The Healing Power of Human Connection in a Sometimes Lonely World

by Vivek H. Murthy

Pub Date: April 21st, 2020
ISBN: 978-0-06-291329-6
Publisher: Harper Wave

The former surgeon general examines the health crises brought on by a more overarching plague: loneliness.

“For more than a century,” writes Murthy, “the physicians holding this office [the surgeon general’s] have addressed national health crises ranging from yellow fever and influenza outbreaks to the aftermath of hurricanes and tornados to the terrorist attacks on 9/11.” The epidemic he was called on to address took more insidious forms: eating disorders, depression, opioid and other chemical addiction, and suicide. All have in common a source in social dislocation—but not isolation, since being able to be alone can be a healthy thing—that in turn produces loneliness, the inability to summon human contact when human contact is wanted, even if one is in a room full of people. These days, the author writes, Americans aren’t good at being with others, and it doesn’t help that social media thrives on our loneliness, for which we turn to a world of virtual others for succor.
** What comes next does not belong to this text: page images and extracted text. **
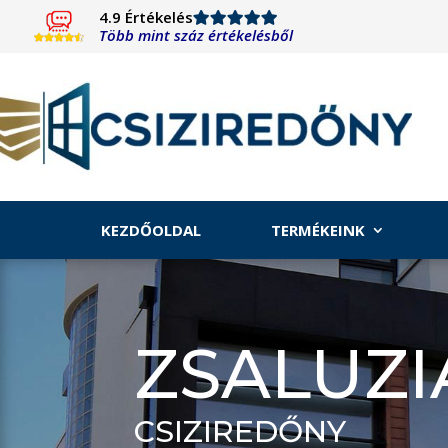
4.9 Értékelés
Több mint száz értékelésből
KEZDŐOLDAL
TERMÉKEINK
ZSALUZI
CSIZIREDŐNY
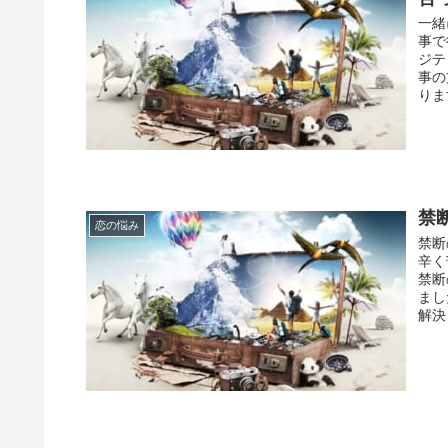
一緒
事で
ジテ
事の
りま
禁
恋の悩み
禁断
辛く
禁断
まし
解決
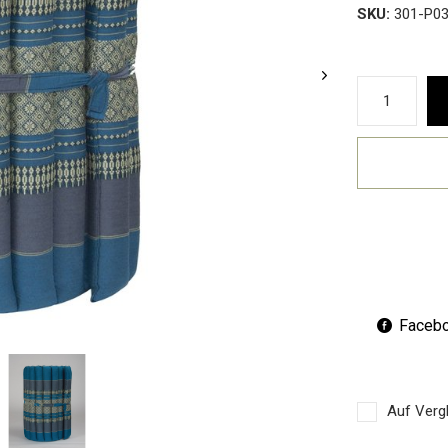
SKU:
301-P0
Faceb
Auf Vergl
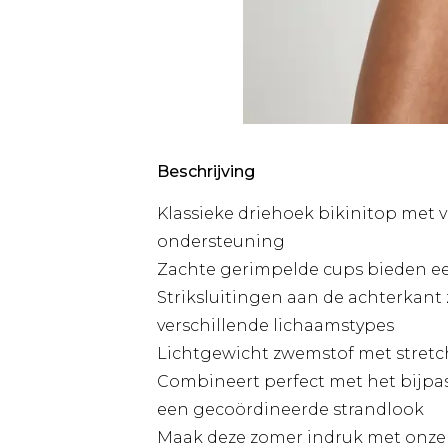
Beschrijving
Klassieke driehoek bikinitop met 
ondersteuning
Zachte gerimpelde cups bieden ee
Striksluitingen aan de achterkant
verschillende lichaamstypes
Lichtgewicht zwemstof met stretc
Combineert perfect met het bijpas
een gecoördineerde strandlook
Maak deze zomer indruk met onze E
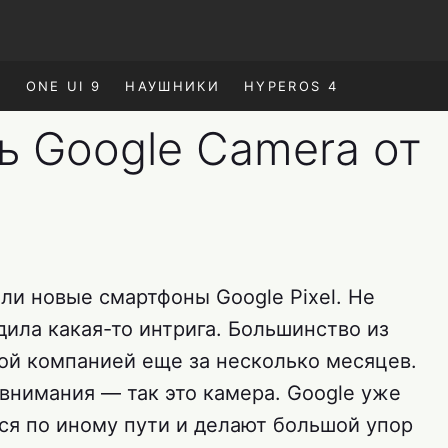
E
ONE UI 9
НАУШНИКИ
HYPEROS 4
ь Google Camera от
ли новые смартфоны Google Pixel. Не
дила какая-то интрига. Большинство из
ой компанией еще за несколько месяцев.
внимания — так это камера. Google уже
тся по иному пути и делают большой упор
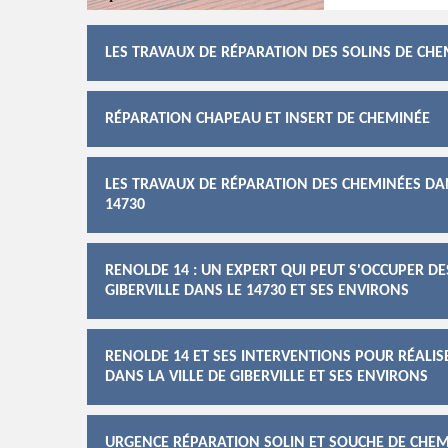
LES TRAVAUX DE RÉPARATION DES SOLINS DE CHEM
RÉPARATION CHAPEAU ET INSERT DE CHEMINÉE
LES TRAVAUX DE RÉPARATION DES CHEMINÉES DANS
14730
RENOLDE 14 : UN EXPERT QUI PEUT S'OCCUPER D
GIBERVILLE DANS LE 14730 ET SES ENVIRONS
RENOLDE 14 ET SES INTERVENTIONS POUR RÉALIS
DANS LA VILLE DE GIBERVILLE ET SES ENVIRONS
URGENCE RÉPARATION SOLIN ET SOUCHE DE CHE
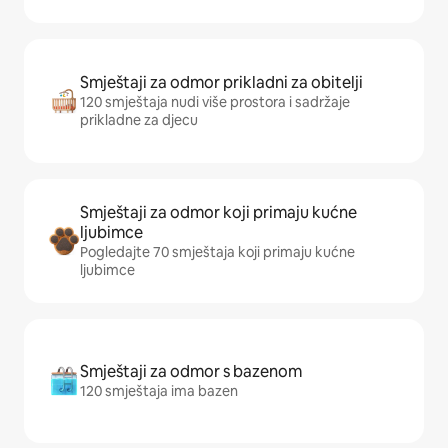
Smještaji za odmor prikladni za obitelji
120 smještaja nudi više prostora i sadržaje
prikladne za djecu
Smještaji za odmor koji primaju kućne
ljubimce
Pogledajte 70 smještaja koji primaju kućne
ljubimce
Smještaji za odmor s bazenom
120 smještaja ima bazen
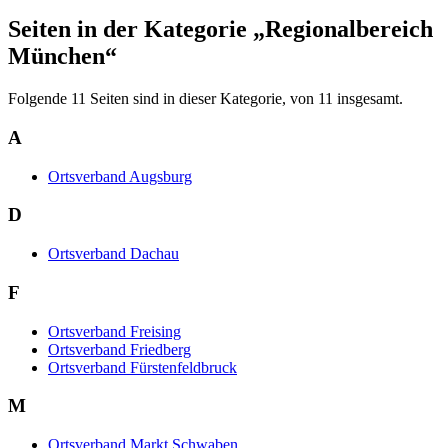
Seiten in der Kategorie „Regionalbereich
München“
Folgende 11 Seiten sind in dieser Kategorie, von 11 insgesamt.
A
Ortsverband Augsburg
D
Ortsverband Dachau
F
Ortsverband Freising
Ortsverband Friedberg
Ortsverband Fürstenfeldbruck
M
Ortsverband Markt Schwaben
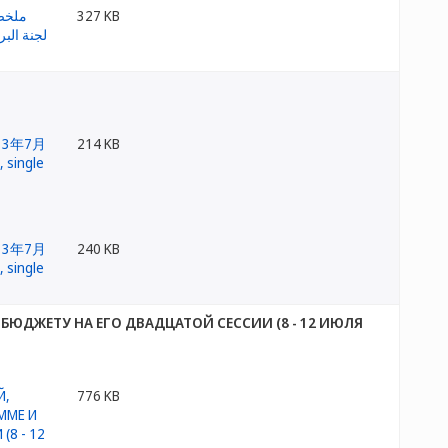
327 KB
214 KB
240 KB
ЮДЖЕТУ НА ЕГО ДВАДЦАТОЙ СЕССИИ (8 - 12 ИЮЛЯ
776 KB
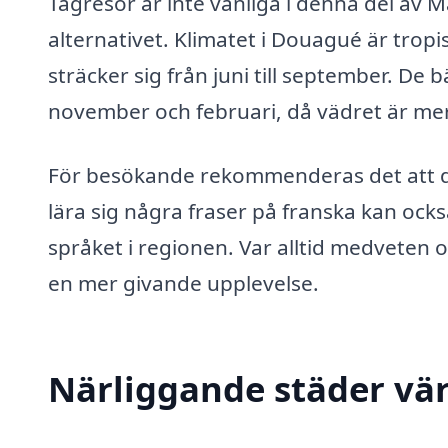
Tågresor är inte vanliga i denna del av M
alternativet. Klimatet i Douagué är tro
sträcker sig från juni till september. D
november och februari, då vädret är mer
För besökande rekommenderas det att dr
lära sig några fraser på franska kan också
språket i regionen. Var alltid medveten o
en mer givande upplevelse.
Närliggande städer vär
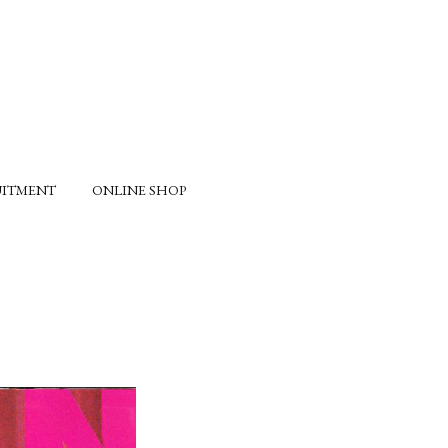
UITMENT
ONLINE SHOP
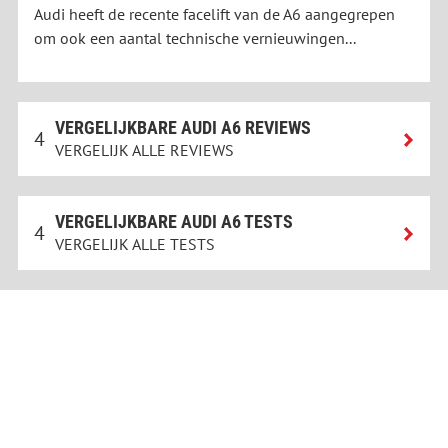
Audi heeft de recente facelift van de A6 aangegrepen
om ook een aantal technische vernieuwingen...
VERGELIJKBARE AUDI A6 REVIEWS
4
VERGELIJK ALLE REVIEWS
VERGELIJKBARE AUDI A6 TESTS
4
VERGELIJK ALLE TESTS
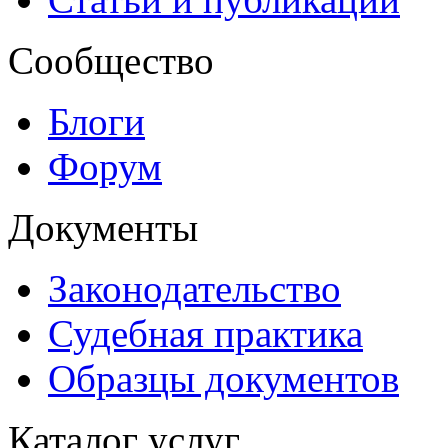
Сообщество
Блоги
Форум
Документы
Законодательство
Судебная практика
Образцы документов
Каталог услуг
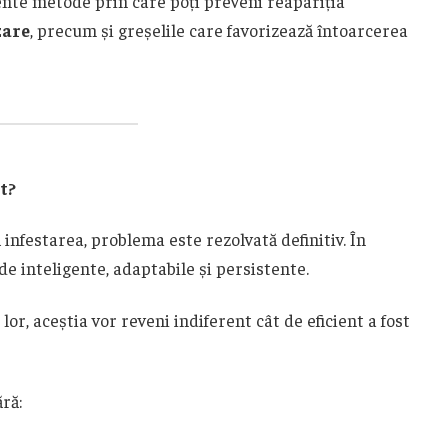
iente metode prin care poți preveni reapariția
zare
, precum și greșelile care favorizează întoarcerea
t?
infestarea, problema este rezolvată definitiv. În
de inteligente, adaptabile și persistente.
or, aceștia vor reveni indiferent cât de eficient a fost
ră:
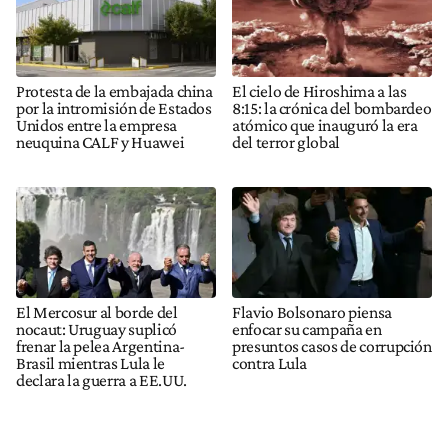
Protesta de la embajada china
El cielo de Hiroshima a las
por la intromisión de Estados
8:15: la crónica del bombardeo
Unidos entre la empresa
atómico que inauguró la era
neuquina CALF y Huawei
del terror global
El Mercosur al borde del
Flavio Bolsonaro piensa
nocaut: Uruguay suplicó
enfocar su campaña en
frenar la pelea Argentina-
presuntos casos de corrupción
Brasil mientras Lula le
contra Lula
declara la guerra a EE.UU.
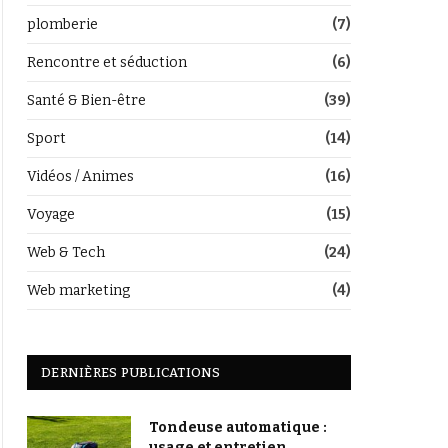
plomberie
(7)
Rencontre et séduction
(6)
Santé & Bien-être
(39)
Sport
(14)
Vidéos / Animes
(16)
Voyage
(15)
Web & Tech
(24)
Web marketing
(4)
DERNIÈRES PUBLICATIONS
Tondeuse automatique :
usage et entretien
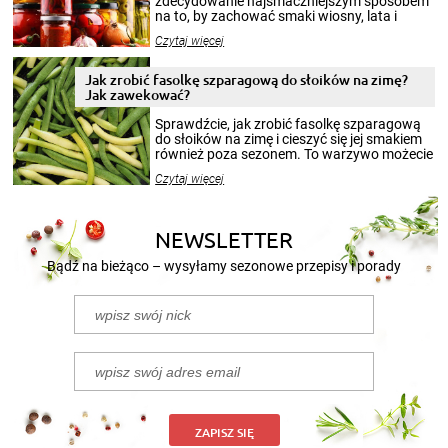
zdecydowanie najsmaczniejszym sposobem
na to, by zachować smaki wiosny, lata i
jesieni na dłużej. Można robić setki zdjęć
Czytaj więcej
krajobrazów, by cieszyć nimi oko w sezonie
zimowym, ale to smaczny posiłek pozwoli w
pełni poczuć atmosferę cieplejszych
Jak zrobić fasolkę szparagową do słoików na zimę?
miesięcy. Przygotowanie słoików ze
Jak zawekować?
smakowitą zawartością musi obejmować
patenty, które pozwolą zachować świeżość
Sprawdźcie, jak zrobić fasolkę szparagową
przetworów.
do słoików na zimę i cieszyć się jej smakiem
również poza sezonem. To warzywo możecie
wekować na wiele sposobów. Wykorzystajcie
Czytaj więcej
nasze propozycje!
NEWSLETTER
Bądź na bieżąco – wysyłamy sezonowe przepisy i porady
ZAPISZ SIĘ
Murthy’s approach is anecdotal, sometimes annoyingly so: Not every observation needs an “I was Joe’s anomie” story to back it, which blunts rather than sharpens the message. Still, the numbers are meaningful. As the author observes, there are more lonely or socially isolated people in America today than there are smokers, smoking having been a health problem that medicine and society banded together to do something about, never mind the tobacco lobbyists. Loneliness is more difficult to spot than a curl of smoke, and for that, Murthy offers some useful prescriptions, including teaching people “self-compassion,” which “is what shields us from—or at least softens the blow of—the judgment and ridicule of people who don’t understand us.” Other measures for young people, who bear much of the weight of the epidemic, include setting aside more family time and encouraging offline as well as online play.

A touch too pat at times but, overall, a well-considered diagnosis of a real and overlooked crisis in public health.